In his “We Are All Khaled Said" page dedicated to the symbol of police brutality in egypt, the arguments he makes are highly substantive, listing detailed grievances which focus heavily on poverty and police torture, and to a lesser degree on the disingenuousness of Egyptian state media. Many of the his complaints are extremely detailed; he objects, for example, to the high cost of supplementary education lessons for which Egyptian parents feel the need to pay. Postings on the page include actual statistics on the rates of poverty, depression, suicide, unemployment, newborn deaths, anemia, Hepatitis C, cancer due to water pollution, and income disparity among Egyptian citizens, as well as the country’s ranking on the Corruption Perceptions Index and ratio of ambulance cars to citizens.
Furthermore, the page diagnoses causal factors—arguing, for example, that police corruption has been caused by poverty—and prescribes broad remedies, such as the need for collective solutions to individual problems and for a focus on commonalities in order to eliminate classism and religious hatred. Ghohim advances solutions which are likewise thoughtful and specific, with proposals such as increasing education budgets and revising pedagogy in schools.
The postings are not only substantive but also coherent. In fact, Ghonim develops a political platform, listing four demands for the Mubarak regime—addressing poverty, ending emergency law, firing the country’s Interior Minister, and instituting term limits on the presidency—and offers eight guidelines for protesting, in order to ensure safety and promote efficacy. In other words, the page resembles the communications of a full-fledged political organization or movement, yet lacks an offline structure or membership. Prior to the creation of the Facebook page, it did not exist.

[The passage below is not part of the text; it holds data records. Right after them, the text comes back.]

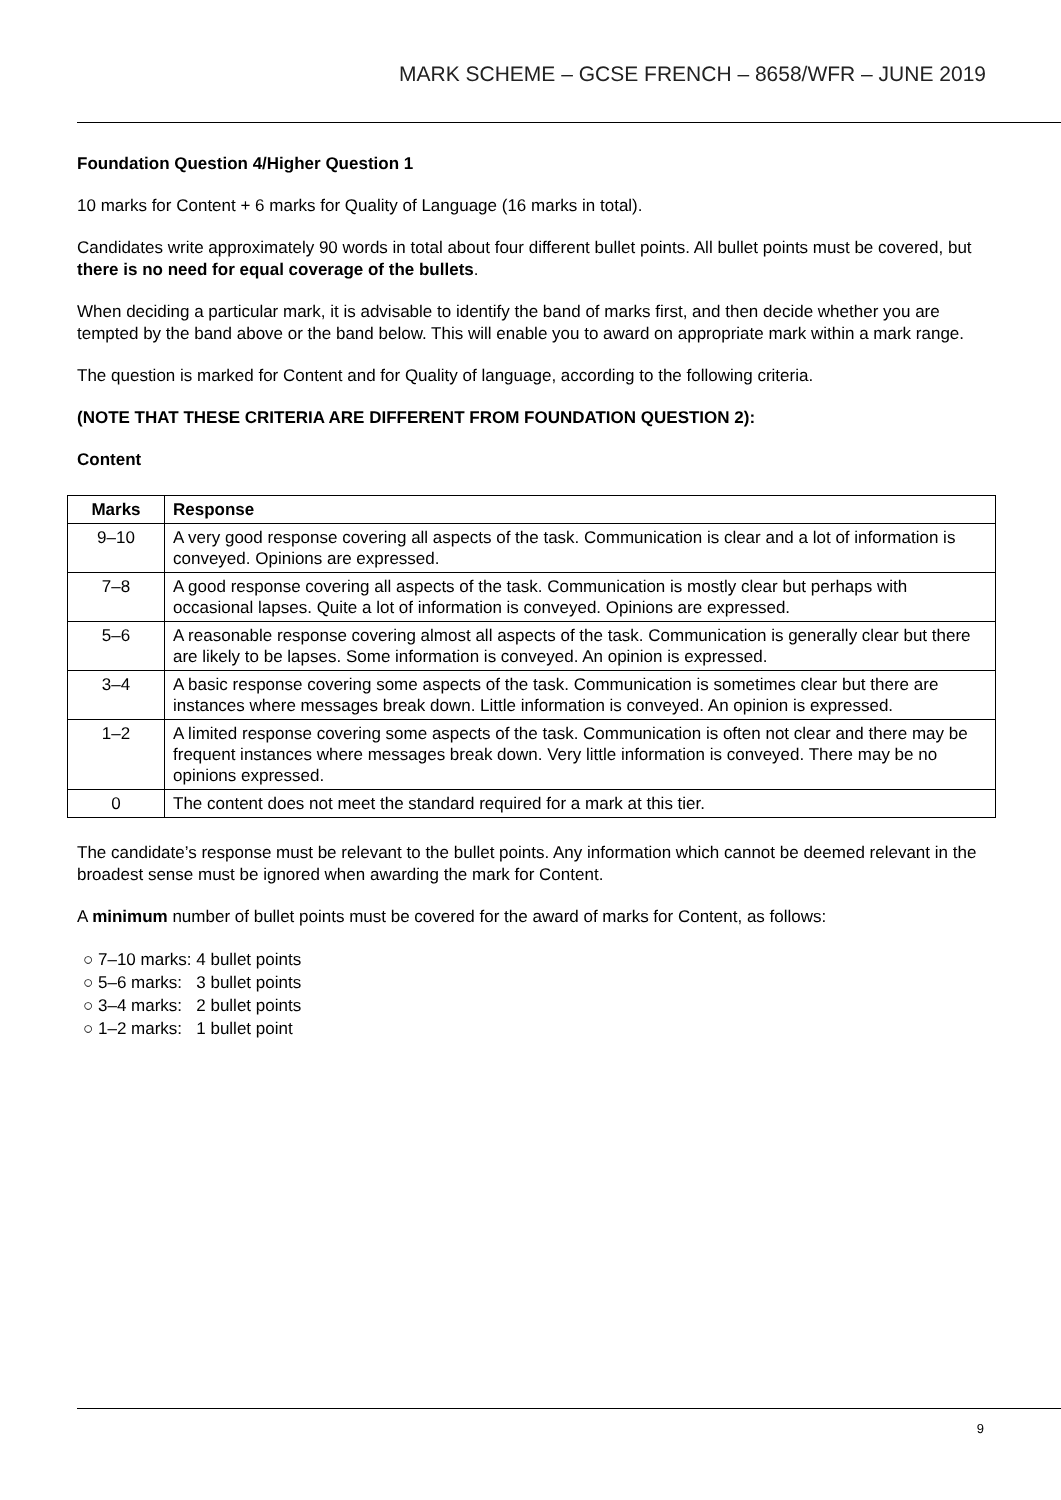MARK SCHEME – GCSE FRENCH – 8658/WFR – JUNE 2019
Foundation Question 4/Higher Question 1
10 marks for Content + 6 marks for Quality of Language (16 marks in total).
Candidates write approximately 90 words in total about four different bullet points. All bullet points must be covered, but there is no need for equal coverage of the bullets.
When deciding a particular mark, it is advisable to identify the band of marks first, and then decide whether you are tempted by the band above or the band below. This will enable you to award on appropriate mark within a mark range.
The question is marked for Content and for Quality of language, according to the following criteria.
(NOTE THAT THESE CRITERIA ARE DIFFERENT FROM FOUNDATION QUESTION 2):
Content
| Marks | Response |
| --- | --- |
| 9–10 | A very good response covering all aspects of the task. Communication is clear and a lot of information is conveyed. Opinions are expressed. |
| 7–8 | A good response covering all aspects of the task. Communication is mostly clear but perhaps with occasional lapses. Quite a lot of information is conveyed. Opinions are expressed. |
| 5–6 | A reasonable response covering almost all aspects of the task. Communication is generally clear but there are likely to be lapses. Some information is conveyed. An opinion is expressed. |
| 3–4 | A basic response covering some aspects of the task. Communication is sometimes clear but there are instances where messages break down. Little information is conveyed. An opinion is expressed. |
| 1–2 | A limited response covering some aspects of the task. Communication is often not clear and there may be frequent instances where messages break down. Very little information is conveyed. There may be no opinions expressed. |
| 0 | The content does not meet the standard required for a mark at this tier. |
The candidate’s response must be relevant to the bullet points. Any information which cannot be deemed relevant in the broadest sense must be ignored when awarding the mark for Content.
A minimum number of bullet points must be covered for the award of marks for Content, as follows:
○ 7–10 marks: 4 bullet points
○ 5–6 marks: 3 bullet points
○ 3–4 marks: 2 bullet points
○ 1–2 marks: 1 bullet point
9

Ghonim showed how social media postings can actually be remarkably sophisticated. In reality, it is unlikely that an ordinary citizen participating in protests—not just in Egypt but in any nation—is likely to seek information beyond the level of depth offered by statistics such as the ratio of ambulances to citizens. The page owner’s postings successfully present evidence in support of a coherent ideology and set of demands remarkable for their thoughtfulness and consistency.